Ve dolayısıyla Cumhurbaşkanı Erdoğan’ın bu gibi yönlendirmelerle seçmen karşısında zor durumda bırakılacağını okkalı cümlelerle ifade eden Ak Partili ağabeyimiz, haksızlıkları dile getirmenin parti içersinde de artık vatan hainliğiyle eşdeğer muamele gördüğünü ileri sürdü.

Sayılı dünya ekonomilerinin bile ciddi zararlar gördüğü pandemi sürecinde, ülkemizde yaşanan ekonomik buhranın etkilerinin adeta şatafata teslim olmuş bürokrasinin büyük kısmıyla birlikte, Ak Parti’nin önde gelen isimlerince de alaycı bir şekilde yok sayılmasının vatandaş nezdinde hoş karşılanmadığını vurgulayan hatırı sayılır eski siyasetçi…

Özellikle partinin teşkilat yapılanmalarında artık seçiciliğin rafa kalktığını ve böylelikle ideolojiye zarar verebilecek kişilerin Ak Parti ile kimlik kazanma çabasına müsaade edildiğini vurguladı.

Ne diyelim?

- Umarız; Onca oyuna, kumpasa rağmen 19 yıldır halktan aldığı güvenle, gücü elinden bırakmayan Ak Parti, bahse konu bu iddialardan aklanır…

- Umarız; Yaptığı yenilik ve atılımlarla Türk Siyasi Tarihine adını altın harflerle yazdıran Cumhurbaşkanı Recep Tayyip Erdoğan, etrafındakilerin gürültüye teslim olmuş boş alkışlarından ziyade, vefa, sadakat ve samimiyetleriyle yalnızlıktan kurtulur.

Nitekim.

Bunların ortadan kalktığı mevcut siyasi iklimde Reis’e muhalefet ne eder, hiç!

BU GİDİŞTEN SAĞ ÇIKMAK ZOR!

Türkiye Covid-19’dan en çok etkilenen ülkeler arasında ilklerde yer alırken, tespit edilen günlük vaka sayısı neredeyse altmış binlere dayandı.

Çok daha önemlisi üç yüz elliyi bulan can kaybıyla birlikte adeta memlekete her gün bir uçak düşüyor.

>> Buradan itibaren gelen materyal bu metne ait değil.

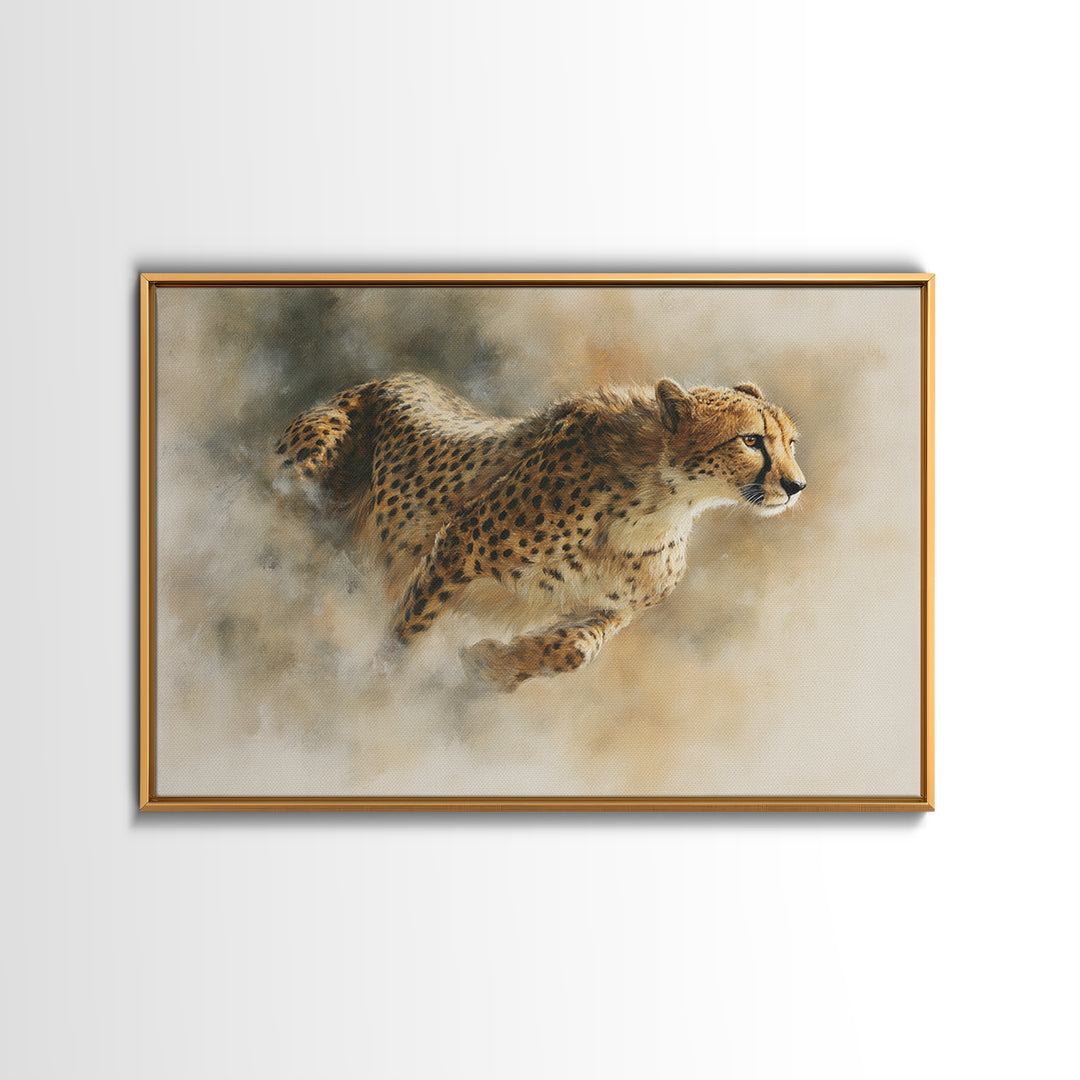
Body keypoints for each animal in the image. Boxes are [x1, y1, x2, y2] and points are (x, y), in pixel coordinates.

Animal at [275, 372, 805, 691]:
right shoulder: (455, 546)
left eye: (791, 442)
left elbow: (576, 649)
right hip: (306, 483)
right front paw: (378, 691)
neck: (659, 498)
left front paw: (492, 662)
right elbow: (407, 632)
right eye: (751, 440)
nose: (797, 485)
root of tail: (394, 377)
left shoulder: (610, 608)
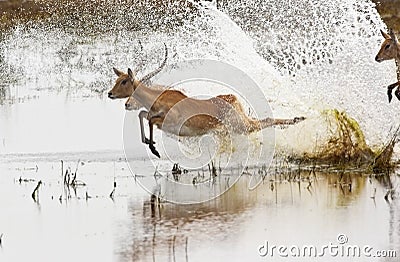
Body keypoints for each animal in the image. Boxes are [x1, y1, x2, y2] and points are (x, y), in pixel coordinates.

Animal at [108, 46, 304, 158]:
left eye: (124, 81)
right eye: (117, 79)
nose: (110, 94)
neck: (159, 99)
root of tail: (233, 98)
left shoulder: (170, 121)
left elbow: (149, 119)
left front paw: (154, 149)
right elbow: (143, 115)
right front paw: (150, 143)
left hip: (241, 126)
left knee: (266, 121)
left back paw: (300, 119)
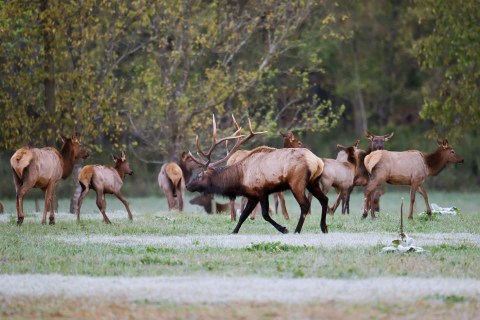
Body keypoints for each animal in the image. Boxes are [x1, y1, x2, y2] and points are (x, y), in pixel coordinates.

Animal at [186, 114, 328, 234]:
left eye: (199, 175)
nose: (187, 186)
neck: (240, 178)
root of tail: (318, 161)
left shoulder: (261, 191)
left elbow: (265, 214)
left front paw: (283, 229)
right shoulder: (252, 195)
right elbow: (243, 215)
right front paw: (233, 231)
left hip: (296, 183)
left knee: (305, 205)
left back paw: (297, 230)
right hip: (313, 182)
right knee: (324, 199)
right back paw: (324, 227)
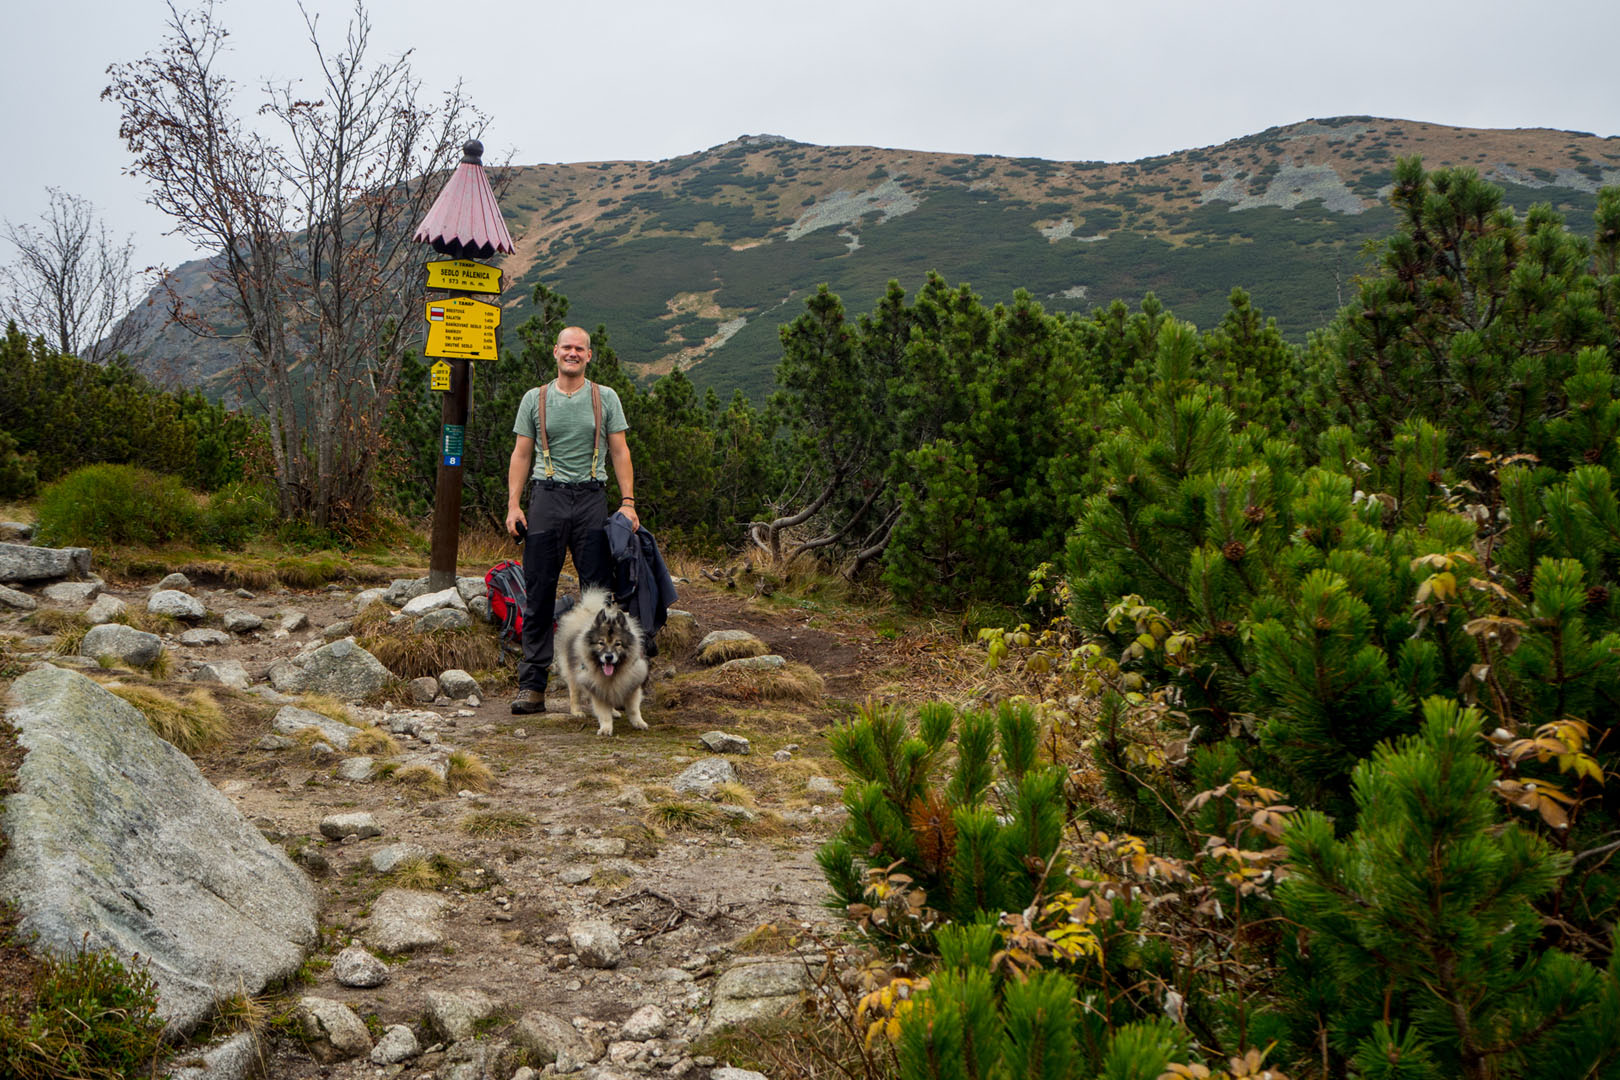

Mücadelede canhıraş performans sergileyen Sağlık Bakanlığı’nın tüm birimleriyle takdirlik performans sergilediği aşikâr, yalnız…

Kısıtlamaların yeteri kadar denetlenmemesi sağlıkçıların işlerini hayli zora sokuyor.

Dolmuşlar, toplu taşıma araçları, sahiller tıka basa dolu.

Kumarhaneye giden, “Ekmek alacağım.” diyor.

Belki, Ramazan ayı sağduyuya fırsat olur dedik…

Camilerde kaçak teravih namazları başlamış.

Global anlamda yaşanan aşı kıtlığına bağlı olarak, aşılanmanın yeterli seviyelere henüz ulaşılamadığı ortamda, durma noktasına gelen ekonomi çarkına hız verme çabalarını anlıyoruz ancak…

Görülüyor ki, bu gidiş ve tedbirlerle ne ekonomi rayına girecek, ne de vatandaş evine!